Directive: Every record needs to come back as written, except for the pictures.
* * * * *
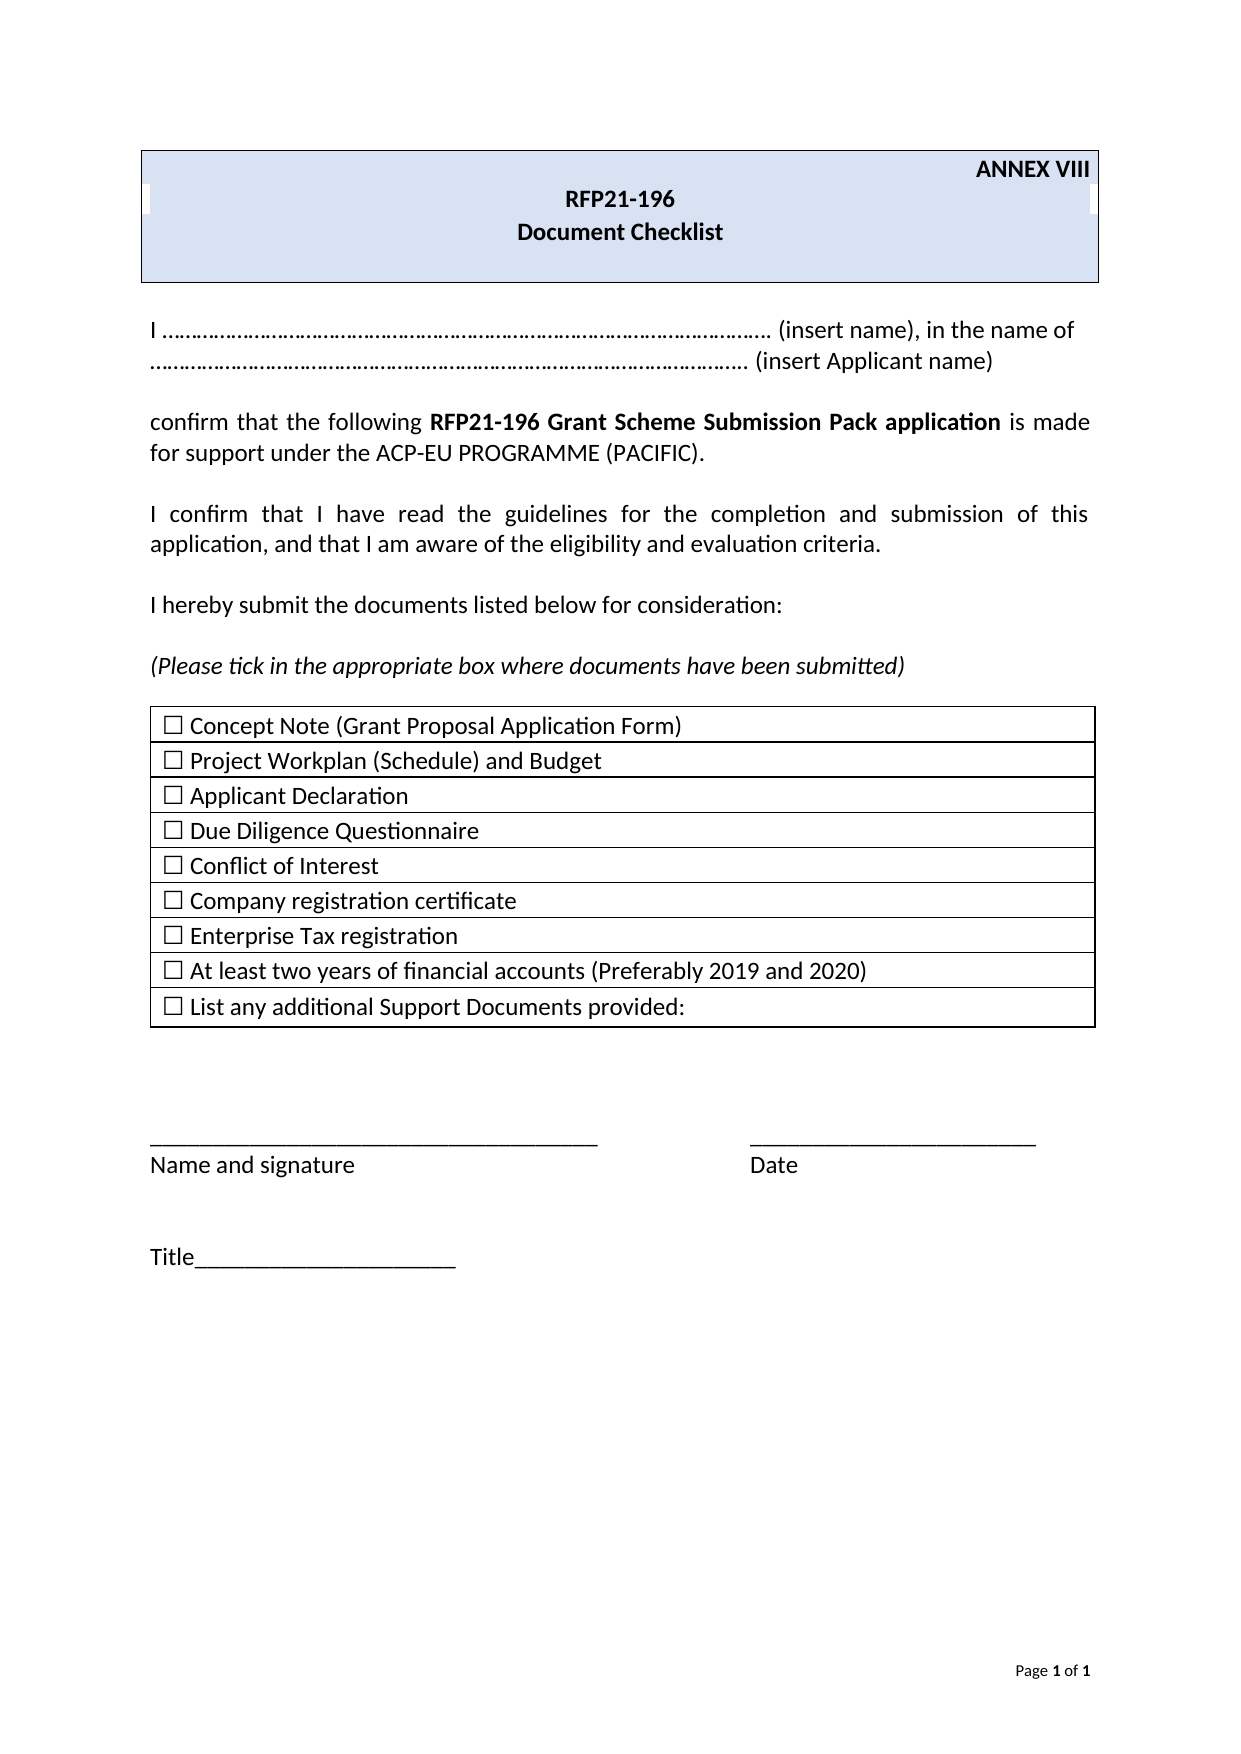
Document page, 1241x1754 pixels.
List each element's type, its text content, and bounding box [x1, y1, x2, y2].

table_header Concept Note (Grant Proposal Application Form) [151, 707, 1094, 741]
text Document Checklist [142, 213, 1098, 246]
table_cell Company registration certificate [151, 883, 1094, 917]
table_cell List any additional Support Documents provided: [151, 988, 1094, 1026]
table_cell Enterprise Tax registration [151, 918, 1094, 952]
table_cell Conflict of Interest [151, 848, 1094, 882]
table_cell At least two years of financial accounts (Preferably 2019 and 2020) [151, 953, 1094, 987]
text confirm that the following RFP21-196 Grant Scheme Submission Pack application is made for support under the ACP-EU PROGRAMME (PACIFIC). [150, 406, 1090, 467]
text Name and signature Date [150, 1149, 1090, 1180]
subtitle ANNEX VIII [142, 151, 1098, 184]
text I confirm that I have read the guidelines for the completion and submission of this application, and that I am aware of the eligibility and evaluation criteria. [150, 498, 1090, 559]
text RFP21-196 [150, 184, 1090, 213]
text Title [150, 1241, 1090, 1272]
table_cell Applicant Declaration [151, 778, 1094, 812]
text I (insert name), in the name of (insert Applicant name) [150, 315, 1090, 376]
table_cell Due Diligence Questionnaire [151, 813, 1094, 847]
table_cell Project Workplan (Schedule) and Budget [151, 743, 1094, 776]
text I hereby submit the documents listed below for consideration: [150, 589, 1090, 620]
text (Please tick in the appropriate box where documents have been submitted) [150, 650, 1090, 681]
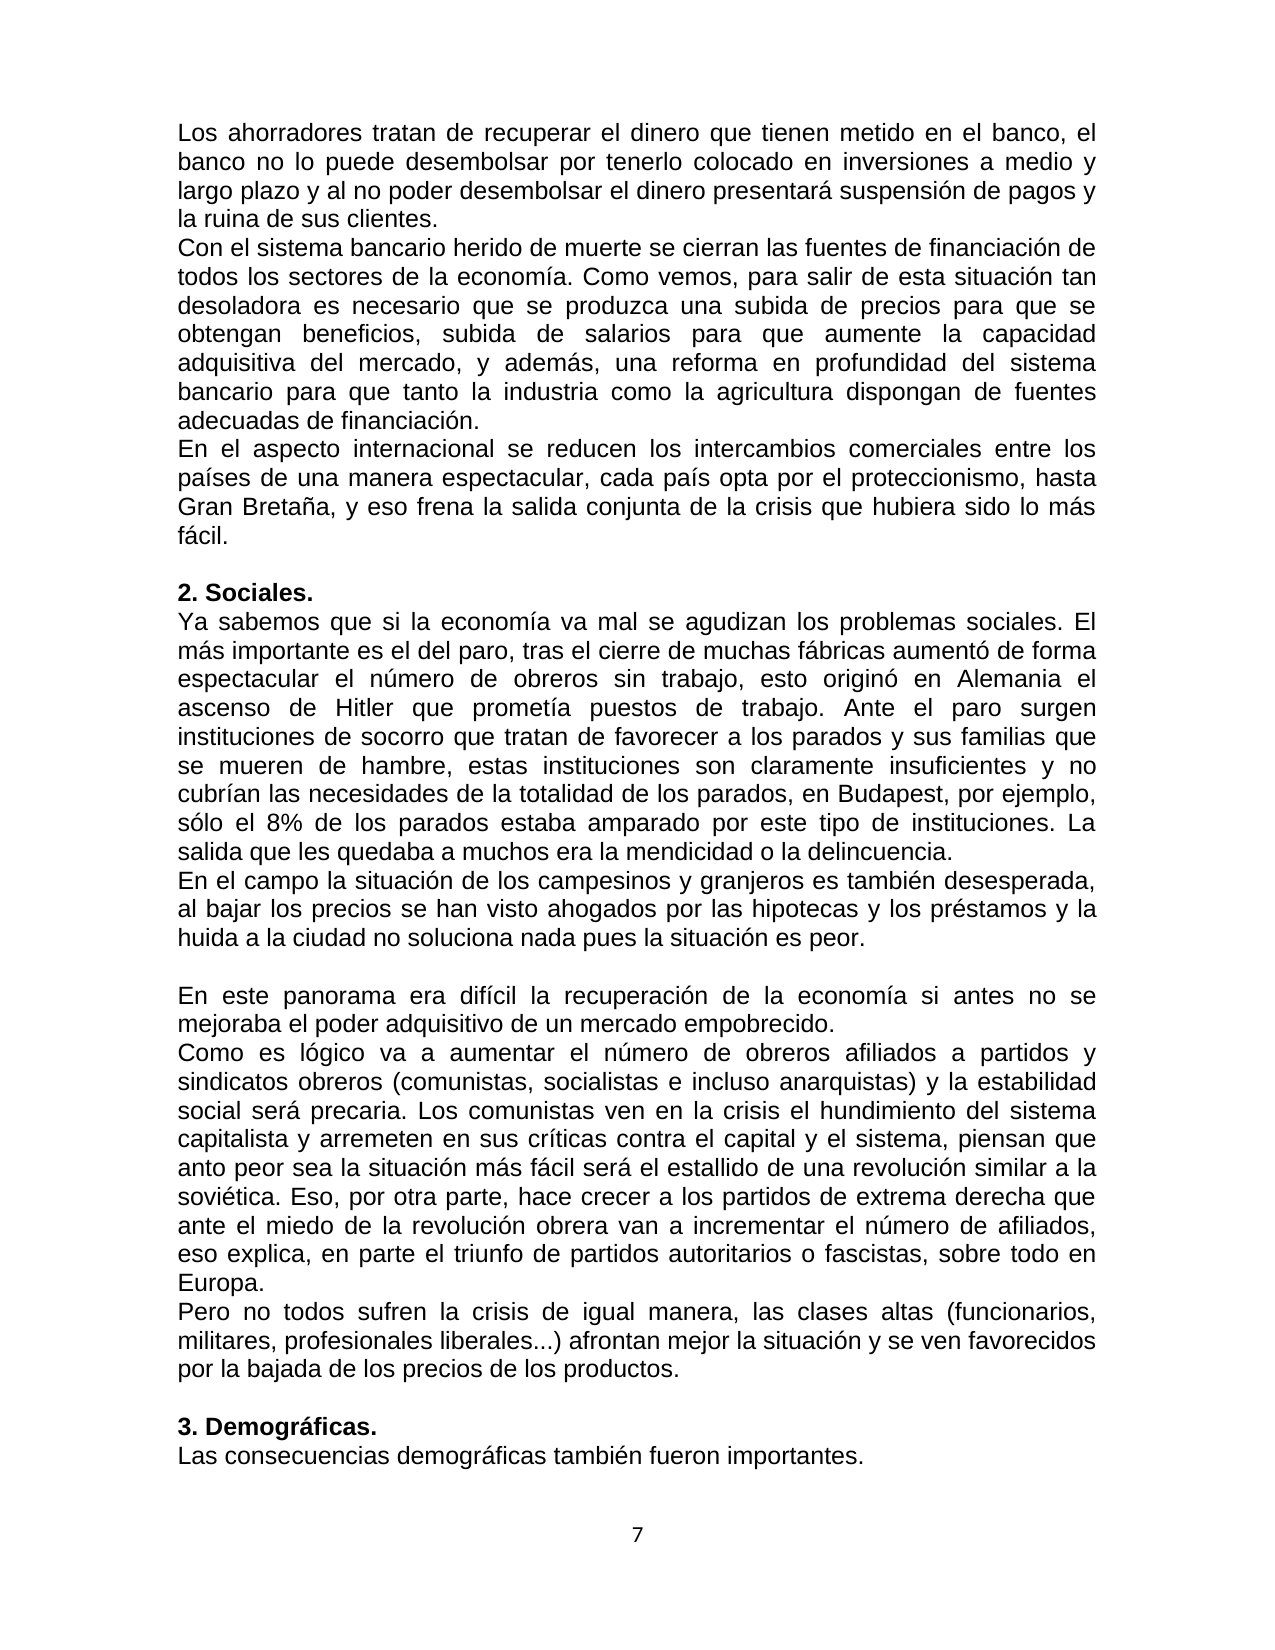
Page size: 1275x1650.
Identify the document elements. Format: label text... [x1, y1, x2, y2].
* * * * *
Your solution:
Document page, 1241x1754 pixels.
List each element's type, its text content, and bounding box [x1, y1, x2, y2].

table_header Concept Note (Grant Proposal Application Form) [151, 707, 1094, 741]
text Document Checklist [142, 213, 1098, 246]
table_cell Company registration certificate [151, 883, 1094, 917]
table_cell List any additional Support Documents provided: [151, 988, 1094, 1026]
table_cell Enterprise Tax registration [151, 918, 1094, 952]
table_cell Conflict of Interest [151, 848, 1094, 882]
table_cell At least two years of financial accounts (Preferably 2019 and 2020) [151, 953, 1094, 987]
text confirm that the following RFP21-196 Grant Scheme Submission Pack application is made for support under the ACP-EU PROGRAMME (PACIFIC). [150, 406, 1090, 467]
text Name and signature Date [150, 1149, 1090, 1180]
subtitle ANNEX VIII [142, 151, 1098, 184]
text I confirm that I have read the guidelines for the completion and submission of this application, and that I am aware of the eligibility and evaluation criteria. [150, 498, 1090, 559]
text RFP21-196 [150, 184, 1090, 213]
text Title [150, 1241, 1090, 1272]
table_cell Applicant Declaration [151, 778, 1094, 812]
text I (insert name), in the name of (insert Applicant name) [150, 315, 1090, 376]
table_cell Due Diligence Questionnaire [151, 813, 1094, 847]
table_cell Project Workplan (Schedule) and Budget [151, 743, 1094, 776]
text I hereby submit the documents listed below for consideration: [150, 589, 1090, 620]
text (Please tick in the appropriate box where documents have been submitted) [150, 650, 1090, 681]
Page size: 1275x1650.
Identify the document elements. Format: label text... [x1, y1, x2, y2].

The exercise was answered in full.